The Democrats have gained enough of a majority in state politics this year to push bills through without Republican support. As such, this bill was drafted with no input from Republican legislators and no conversation with the department it would most affect: that of Colorado’s Secretary of State.
Democrats who helped push the bill forward claim bipartisan support through their consultation with county clerks, who straddle both sides of the spectrum. Dickey Lee Hullinghorst, Colorado’s House majority leader, told the board she doesn’t want this bill to become a partisan issue. And yet, by alienating the Secretary of State and Republican legislators, that sentiment seems to have come too late.
Unfortunately, this bill is being championed or derided based more on political infighting than on its merit.
The switch to an all-mail ballot system isn’t a huge problem in our book. Nearly 3/4 of voters voted by mail in the 2012 election, so most voters have already made the switch. And those who haven’t would still get the option of voting in person.
When it comes to same-day registration—the other big portion of the bill—opponents have reason to at least question potential fraud issues. We believe that same-day registration isn’t unusual and is ultimately in our best interests—nearly a quarter of U.S. states currently have this method in place. However, given that a voter can walk into a vote center and cast a provisional ballot with nothing more than an easily forged utility bill, we believe that increased voter ID laws should accompany this plan. Without bipartisan support, that’s not likely to happen.
If the bill passes, the Secretary of State’s office and county clerks will have until the fall to get the new provisions ready. That’s a short time frame to switch to all-mail balloting and implement election centers like those already in place in Larimer County. Most importantly, the creation of a real-time statewide database to prohibit dual votes would have to be created and spread statewide in a whirlwind amount of time.

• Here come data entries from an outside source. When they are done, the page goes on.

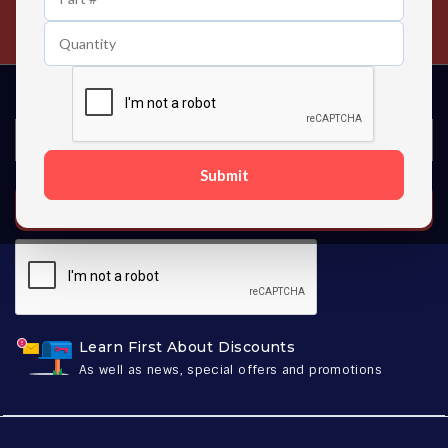
Contact us 24 hours a day
Submit
SUBSCRIBE
Learn First About Discounts
As well as news, special offers and promotions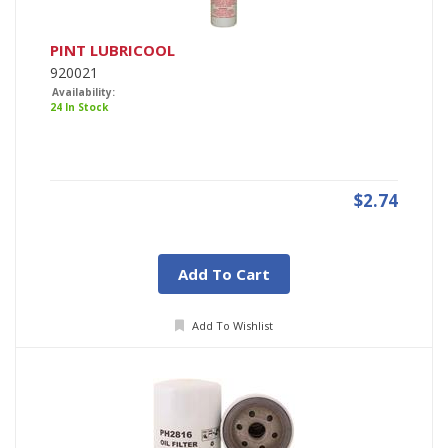
PINT LUBRICOOL
920021
Availability:
24 In Stock
$2.74
Add To Cart
Add To Wishlist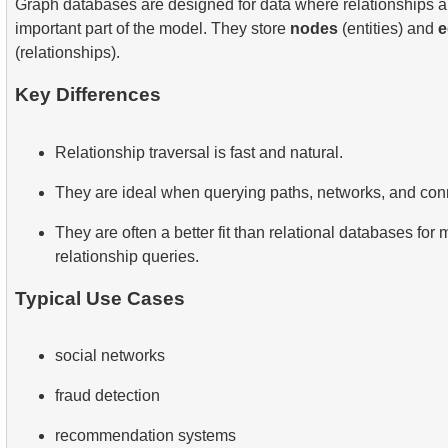
Graph databases are designed for data where relationships a
important part of the model. They store
nodes
(entities) and
e
(relationships).
Key Differences
Relationship traversal is fast and natural.
They are ideal when querying paths, networks, and con
They are often a better fit than relational databases for
relationship queries.
Typical Use Cases
social networks
fraud detection
recommendation systems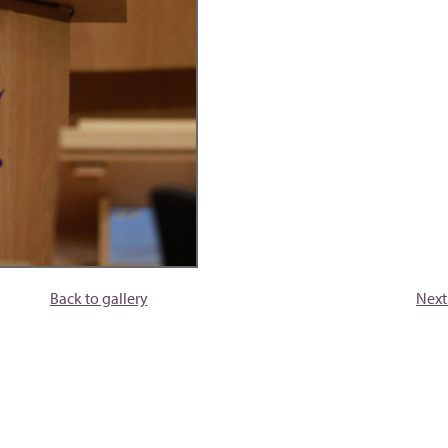
Back to gallery
Next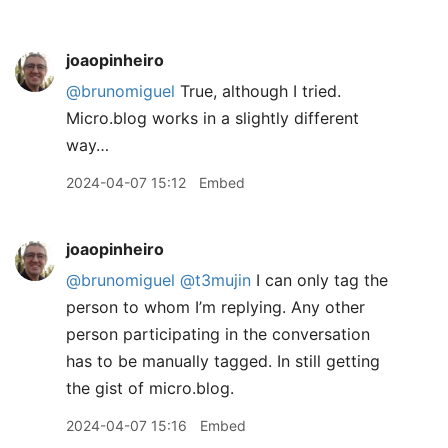
joaopinheiro
@brunomiguel
True, although I tried.
Micro.blog works in a slightly different
way…
2024-04-07 15:12
Embed
joaopinheiro
@brunomiguel
@t3mujin
I can only tag the
person to whom I’m replying. Any other
person participating in the conversation
has to be manually tagged. In still getting
the gist of micro.blog.
2024-04-07 15:16
Embed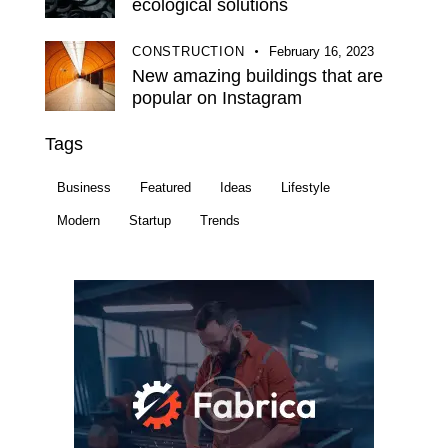
ecological solutions
CONSTRUCTION
February 16, 2023
New amazing buildings that are
popular on Instagram
Tags
Business
Featured
Ideas
Lifestyle
Modern
Startup
Trends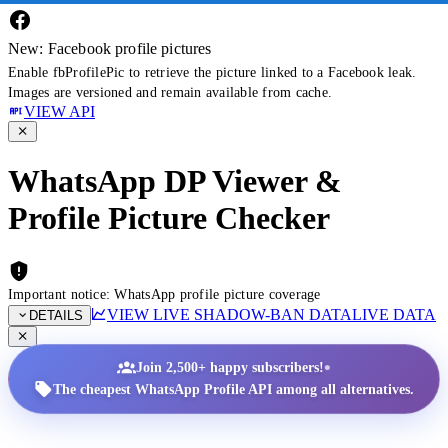
New: Facebook profile pictures
Enable fbProfilePic to retrieve the picture linked to a Facebook leak.
Images are versioned and remain available from cache.
VIEW API
WhatsApp DP Viewer &
Profile Picture Checker
Important notice: WhatsApp profile picture coverage
VIEW LIVE SHADOW-BAN DATA
LIVE DATA
DETAILS
•
Join 2,500+ happy subscribers!
The cheapest WhatsApp Profile API among all alternatives.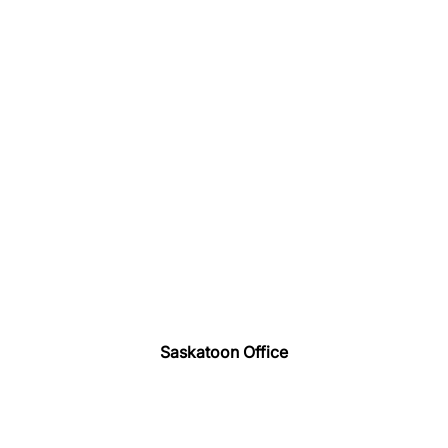
Saskatoon Office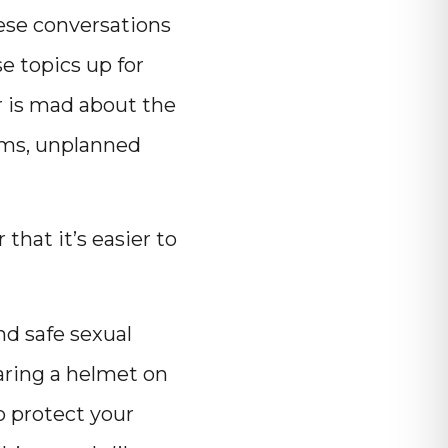
hese conversations
e topics up for
r is mad about the
oms, unplanned
hat it’s easier to
nd safe sexual
earing a helmet on
o protect your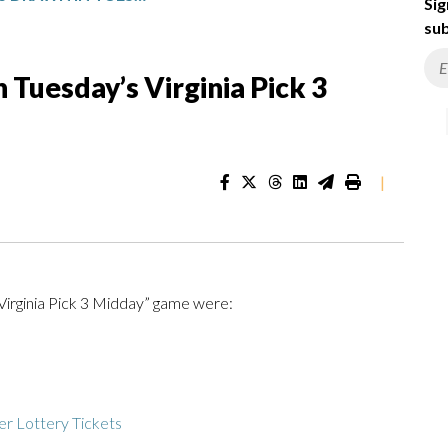
Sig
sub
Tuesday’s Virginia Pick 3
|
Virginia Pick 3 Midday” game were:
r Lottery Tickets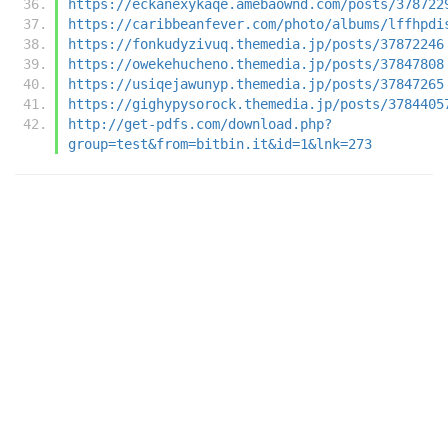
https://eckanexykaqe.amebaownd.com/posts/378722
https://caribbeanfever.com/photo/albums/lffhpdi
https://fonkudyzivuq.themedia.jp/posts/37872246
https://owekehucheno.themedia.jp/posts/37847808
https://usiqejawunyp.themedia.jp/posts/37847265
https://gighypysorock.themedia.jp/posts/3784405
http://get-pdfs.com/download.php?
group=test&from=bitbin.it&id=1&lnk=273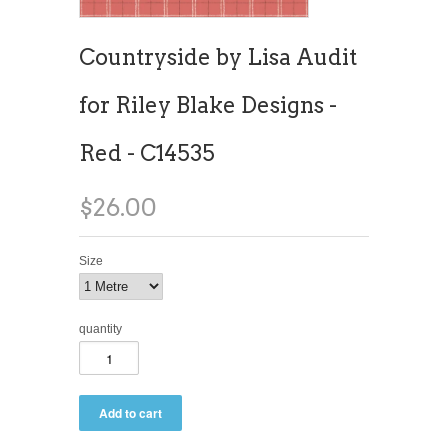
Countryside by Lisa Audit
for Riley Blake Designs -
Red - C14535
$26.00
Size
quantity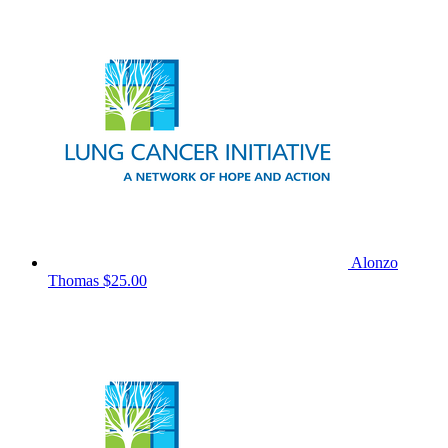
Alonzo
Thomas
$25.00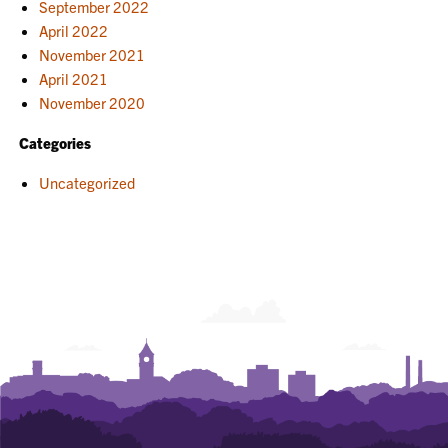
September 2022
April 2022
November 2021
April 2021
November 2020
Categories
Uncategorized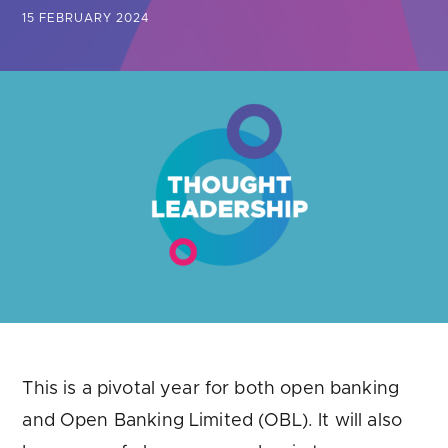
Are you looking for
latest banking satisfaction survey results?
15 FEBRUARY 2024
This is a pivotal year for both open banking
and Open Banking Limited (OBL). It will also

It seems like everything about this bill is rushed, from it being submitted at the 11th hour of the session to its implementation timetable. And we all know that we rarely make the best decisions when placed under time-sensitive pressure.
We support the tenets of this bill. We want voting to be as easy of a process as possible for all residents of Colorado. We side with the majority of Colorado’s county clerks in believing that all-mail voting can be handled securely. We believe same-day registration can get more residents to show up at the polls, as long as fraud concerns are addressed.
They’re all things worthy of championing. But the method in which they came to be seems wrong, and the timing seems unnecessarily rushed.
Save this one for next year, and give legislators and citizens a better chance to weigh in.